Request | Rewrite the GDPR podcast transcript below from the words "Gabriela Z.: I have" through "to clog people.", replacing "unnecessary" with "unintended".

START Page extract

Speaker 1: This website uses cookies to ensure you get the best experience on our website.

Manoush Z.: You’d be forgiven for believing that these prompts are now mandated.

Speaker 1: By continuing to use our site, you agree to our terms of service and privacy policy.

Speaker 2: We’ve used cookies to do things like remember what you’ve added to your shopping basket.

Speaker 3: By closing this banner, scrolling this page, clicking a link, or continuing to browse otherwise, you agree to the use of cookies.

Manoush Z.: And you’d also be forgiven for finding them super annoying.

Gabriela Z.: I have seen plenty of those reactions, because it might be that one of the unnecessary effects of the GDPR was that a lot of banners, a lot of pop-ups, started to clog people.

Manoush Z.: The pop-ups are not a requirement under GDPR. They’re more like a hack, an inelegant attempt by companies to get consent from consumers to collect their data. Here’s Gabriela again from the Future of Privacy Forum.

Gabriela Z.: But did GDPR is much more than that. It actually starts from the premise that, by mishandling a personal data, by unfairly collecting, unfairly using, personal data more than the privacy of people is at stake.

Manoush Z.: Protecting online privacy is difficult, and this law places the burden of responsibility on businesses, not consumers. So, for instance, companies have to show that the data they collect and use is necessary to providing their services, and if someone asks that their data be deleted, they have to comply.

Gabriela Z.: Another strong privacy protection that the GDPR provides for is that it allows individuals to actually have some control over their personal data. The GDPR also provides for an individual right of action, which means that people can go to court and ask for damages if they think that any company or an organization breached their data protection rights.

Manoush Z.: And, in fact, a lot of people have been filing complaints. According to Gabriela …

Gabriela Z.: In the first nine months of the GDPR being applicable, we have about 200,000 cases that were opened with data protection authorities across Europe.

Manoush Z.: Because of GDPR companies, including Google, Facebook, Twitter, Apple and LinkedIn, have faced investigations into their data practices. But there has been some criticism of GDPR. For one, some say that the number of registered complaints have not led to enough investigations. Others believe regulators haven’t fined enough companies for enough money to really make a difference. But this is all still very new. They’re calling it a transition year. As companies and regulators alike adjust to the new privacy status quo, consumers are having to adapt too.

Gabriela Z.: I think we have a long way to go until the everyday internet consumer around the world will understand his or her rights, but certainly, the GDPR has raised awareness.

Manoush Z.: Okay, so those are the GDPR basics. If you want to learn more about consumer rights under GDPR and a company’s obligations, find a link to the official site in our show notes at irlpodcast.org. One of the more interesting requirements under the law is that any company that deals with consumer data, like, say, a social media company, now they have to hire a Data Protection Officer. So, for example, say you want to learn more about what kind of data Twitter has on you, you’d probably end up sending your request to Damien Kieran. Damien is Twitter’s Data Protection Officer.

Damien Kieran: We get on average about 1,500 inquiries a month.

Manoush Z.: Hmm, that seems like a lot.

Damien Kieran: Yeah, it is and it isn’t, because there’s a fair amount of noise in there too, right?

END Page extract
START Records shown

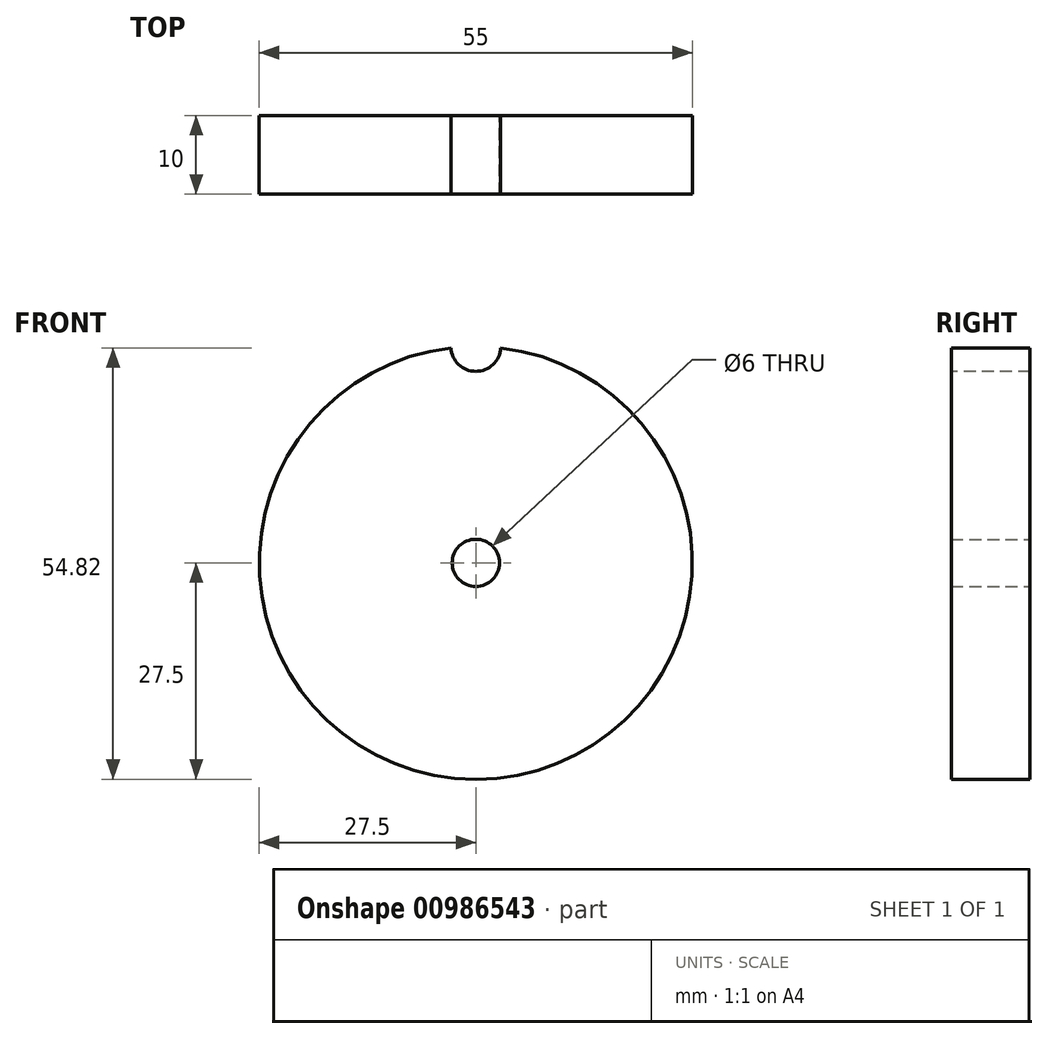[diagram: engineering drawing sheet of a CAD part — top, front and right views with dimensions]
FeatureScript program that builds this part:
annotation { "Feature Type Name" : "Feature", "Feature Type Description" : "" }
export const myFeature = defineFeature(function(context is Context, id is Id, definition is map)
    precondition{}
    {
        {
            var Q0;
            Q0=qCreatedBy(makeId("Front.planeOp"),FACE);
            var sketch = newSketch(context, id + "F0", { "sketchPlane" : qUnion([Q0])});
            skCircle(sketch, "E0", {"center": v(0, 0) * mm, "radius": 27.5 * mm});
            skCircle(sketch, "E1", {"center": v(0, 0) * mm, "radius": 3 * mm});
            skSolve(sketch);
        }
        {
            var Q0;
            Q0 = qSketchRegion(id + "F0", true);
            extrude(context, id + "F1", {"entities" : qUnion([Q0]), "depth" : 10 * mm, "offsetDistance" : 25 * mm});
        }
        {
            var Q0;
            Q0=makeQuery(id+"F1.opExtrude","CAP_FACE",FACE,{"disambiguationData":[OSD([sQuery(id+"F0.wireOp",EDGE,"E0")])],"isStart":false});
            var sketch = newSketch(context, id + "F2", { "sketchPlane" : qUnion([Q0])});
            skCircle(sketch, "E2", {"center": v(0, 27.5) * mm, "radius": 3.17 * mm});
            skSolve(sketch);
        }
        {
            var Q0;
            Q0 = qSketchRegion(id + "F2", true);
            extrude(context, id + "F3", {"entities" : qUnion([Q0]), "operationType" : NewBodyOperationType.REMOVE, "endBound" : BoundingType.THROUGH_ALL, "oppositeDirection" : true, "depth" : 25 * mm, "offsetDistance" : 25 * mm});
        }
    });
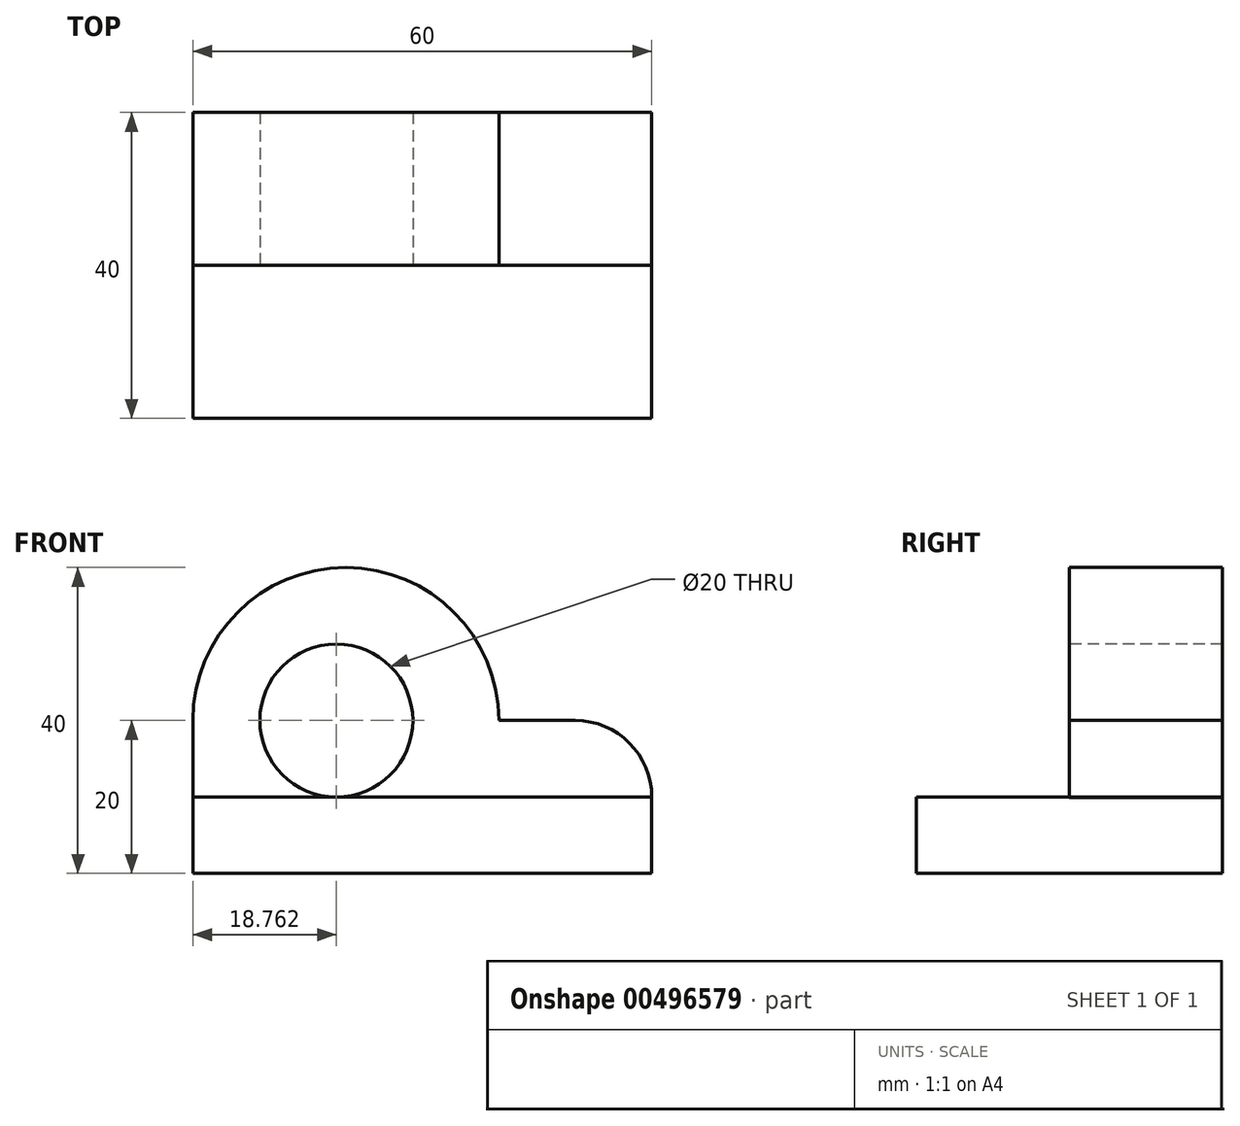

END Records shown

Task output |
Gabriela Z.: I have seen plenty of those reactions, because it might be that one of the unintended effects of the GDPR was that a lot of banners, a lot of pop-ups, started to clog people.